▶ Исходный отрывок

Лучше всех поступила Далия Ландау, одна из праведниц поколения. Ей достался во время великого дележа дом в Рамле, который принадлежал семье аль Хейри. Когда она узнала, в чьем доме она живет, она предложила вернуть дом беженцам28. Израильские власти не позволили осуществиться этому благородному шагу – нельзя отдать дом палестинцу. История дома аль Хейри – одна из самых необыкновенных, ее рассказал Башир эль Хейри в своей книжке «Письма лимонному дереву». Лимон растет во дворе дома аль Хейри, и по этому лимону тосковал до самой смерти отец Башира, старый аль Хейри. Религиозная еврейская женщина, Далия Ландау, не только предложила вернуть дом изгнанным хозяевам, но, когда это сорвалось, предложила его купить или хотя бы платить за него квартирную плату Баширу. В последовавшем соревновании великодушия Башир отказался брать квартплату, а Ландау превратила конфискованный дом в детский сад для палестинских детей.

Тысячи палестинцев отдалились на считанные километры от своих домов – они бежали в соседние деревни и города от наступавшей еврейской армии. Победители польстились на их земли и дома, и изобрели дополнительную, оруэлловскую категорию “присутствующих отсутствующих”. Под эту рубрику подошли палестинцы, бежавшие во время боев не «за границу», но в соседнее село или городок – как, например, жители Сафурие, бежавшие в соседний Назарет. И они лишились своих домов и земель.

▶ Собранные данные
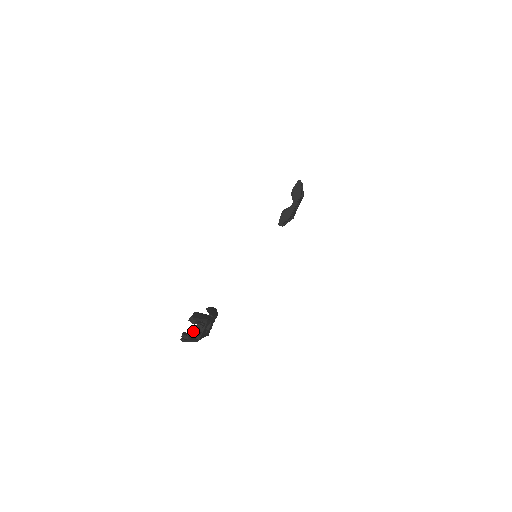
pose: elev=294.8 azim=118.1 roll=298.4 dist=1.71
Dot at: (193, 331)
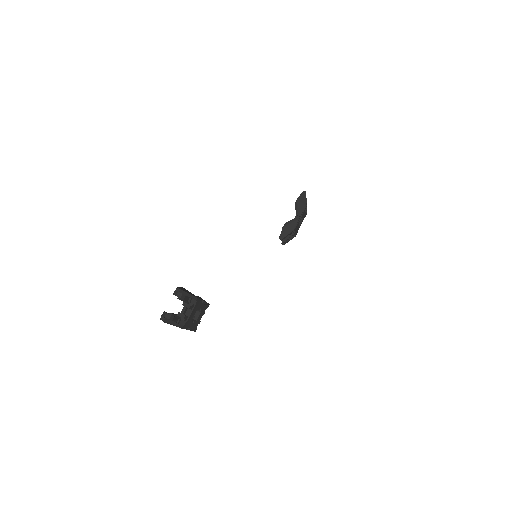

▶ Что нужно сделать
A. Во что Далия Ландау превратила конфискованный дом, судя по отрывку о доме в Рамле?
B. Допишите следующую часть отрывка о палестинских беженцах и их домах, начиная сразу после его последнего предложения.

▶ Ответы к заданиям
A. В детский сад для палестинских детей.

B.
Так, жители села Эн-Худ на склонах Кармила бежали в поля от артобстрела, и были признаны “отсутствующими”. Их земли были конфискованы и переданы религиозному кибуцу Нир Эцион, а их деревня стала “живописным поселком художников” Эн Ход, где живут либеральные израильтяне, социалисты и борцы за права человека. Румынский еврей Марсель Янко создал музей дадаизма, многие поселенцы рисуют и торгуют картинами и домами.

Беженцы построили себе хижины на своей земле в трех километрах от родного села и назвали свои выселки «новый Эн-Худ». То, что строят палестинцы в Израиле является априорно незаконным. «Новый Эн-Худ» – один из десятков «непризнанных» поселений. К ним можно проехать по грунтовой дороге, мимо роскошного Эн-Хода, мимо зелени Нир Эциона. На дороге нет указателей, деревни нет на картах, в домах нет электричества, воды и канализации. Недавно американский исследователь-этнограф Сюзан Слемович29 опубликовала монографию о жизни двух деревень. Палестинцы хранят память родной деревни, часто приходят «постоять около своего дома». Евреи, поселившиеся в захваченных палестинских домах под носом законных хозяев, не испытывают угрызений совести. Они бережно и с любовью относятся к палестинской материальной культуре, но никак не связывают ее с живыми людьми, создателями этой культуры.

Израильские власти использовали и другой прием: поля и сады уцелевшего палестинского села провозглашались "закрытым военным районом", крестьянам не разрешали их обрабатывать, а затем эти земли конфисковывали, как необрабатываемые. Только в одном 1953 году по израильским данным с помощью этого приема было конфисковано около одного миллиона дунамов земли, а всего с 1947 года по наши дни процент земель, принадлежавших палестинцам, упал с 90 % до 15 %.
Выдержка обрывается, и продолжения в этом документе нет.